Train your own neural network for Forecat-OmegaT

This section describes a simplified step-by-step guide to train the neural network to be used in Forecat-OmegaT:

  1. Run Forecat using the following parameters:
java -jar forecat.jar -l -e A -S pn -d n -sl 4 -s eng -t kaz -is eng.txt -it kaz.txt -o out.dat -featuresWinning features.fann -FANNstyle
  • -l: to use basic selection
  • -e A: to use a local instalation of apertium.
  • -S cp: sorting method; the sorting method is irrelevant as the order of the suggestions is not used during the training and all the compatible ones will be shown.
  • -sl 4: use subsegments up to length 4,.
  • -s SL: source language.
  • -t TL: target language.
  • -is /path/to/source\_corpus: path to a file containing segments in source language.
  • -it /path/to/target\_corpus: path to a file containing segments in target language; the system will use this sentences as reference for classifying the suggestions.
  • -o /output/file: a file with different data and stats of the automatic evaluation. This file will be overwritten if it exists. The last lines of this file have the average and standard deviation values needed to correctly configure the plugin.
  • -featuresWinning /output/winningFeatures: events file with all the events; the winning events get classified as 1, the rest as 0.
  • -featuresViable /output/viableFeatures: events file with all the events; the viable events get classified as 1, the rest as 0.
  • -FANNstyle: This parameter makes the events file follow the FANN format. If not included, the output files will have Weka's ARFF file format.
  1. Using the events file, train a FANN neural network.
  • Download, compile and install FANN
  • Follow the instructions in FANN folder to compile train.c.
  • Extract a training and development set from each event file following FANN's format.

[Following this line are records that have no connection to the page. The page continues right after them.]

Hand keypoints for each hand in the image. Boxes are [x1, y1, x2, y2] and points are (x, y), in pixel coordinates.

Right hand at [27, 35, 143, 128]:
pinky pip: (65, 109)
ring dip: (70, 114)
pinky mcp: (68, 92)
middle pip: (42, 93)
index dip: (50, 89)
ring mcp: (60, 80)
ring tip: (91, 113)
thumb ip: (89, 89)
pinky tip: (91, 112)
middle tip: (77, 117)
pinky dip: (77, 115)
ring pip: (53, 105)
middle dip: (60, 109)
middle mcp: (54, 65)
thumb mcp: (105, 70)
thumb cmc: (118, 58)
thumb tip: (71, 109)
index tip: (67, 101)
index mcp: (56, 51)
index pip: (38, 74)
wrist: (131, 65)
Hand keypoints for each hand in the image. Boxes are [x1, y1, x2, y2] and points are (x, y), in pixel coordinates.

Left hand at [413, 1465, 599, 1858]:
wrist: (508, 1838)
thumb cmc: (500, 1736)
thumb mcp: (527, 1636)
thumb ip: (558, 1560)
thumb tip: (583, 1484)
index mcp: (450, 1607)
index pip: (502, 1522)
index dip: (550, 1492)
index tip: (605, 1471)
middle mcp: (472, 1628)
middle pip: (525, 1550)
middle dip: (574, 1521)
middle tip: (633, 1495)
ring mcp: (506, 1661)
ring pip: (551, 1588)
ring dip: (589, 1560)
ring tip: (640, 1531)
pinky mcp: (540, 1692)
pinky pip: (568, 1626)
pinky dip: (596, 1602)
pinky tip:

For example, use the first 90% events as training and the remaining 10% as development.
  • Train the neural network using either the viable or winning events file; during the experiments carried out by the authors, it was found that there is little difference between the performance of the networks; therefore, it is recommended, but not mandatory, to train different networks with each and keep the one that minimizes the mean squared error (MSE). To train the network, use the following parameters:
./train trainingData devData netOut inputN hiddenN learningRate maxDrift seed maxTime}
  • trainingData: a FANN events file with the training data.
  • devData: a FANN events file with the development data.
  • netFile: the file where the neural network will be written to.
  • inputN: number of input units. It has to match the number of features in each event: in this case, 79.
  • hiddenN: number of hidden units; the authors found 128 is a good value for this parameter.
  • learningRate: the learning rate; the authors found 0.001 is a good value for this parameter.
  • maxDrift: if more than maxDrift sequential epochs fail to improve the MSR, then the training procedure ends, and the weights of the network with the minimum MSR are printed to netFile.
  • seed: a seed to randomly initialize the network weights; it is recommended to train different neural networks with different seeds and keep the one that obtains the minimum MSR, but this could be an expensive procedure, and the differences are minute. Therefore, it is recommended to train at least 2 networks with different seeds in case one gets trapped in local minima.
  • maxTime: if the training procedure takes longer than maxTime seconds, the training procedure will finalize as soon as the current epoch is computed.
  1. The neural network obtained in step 2 (in the file netFile) can be used for Forecat-OmegaT, along with the average and standard deviation values at the end of output/file, obtained during the step 1.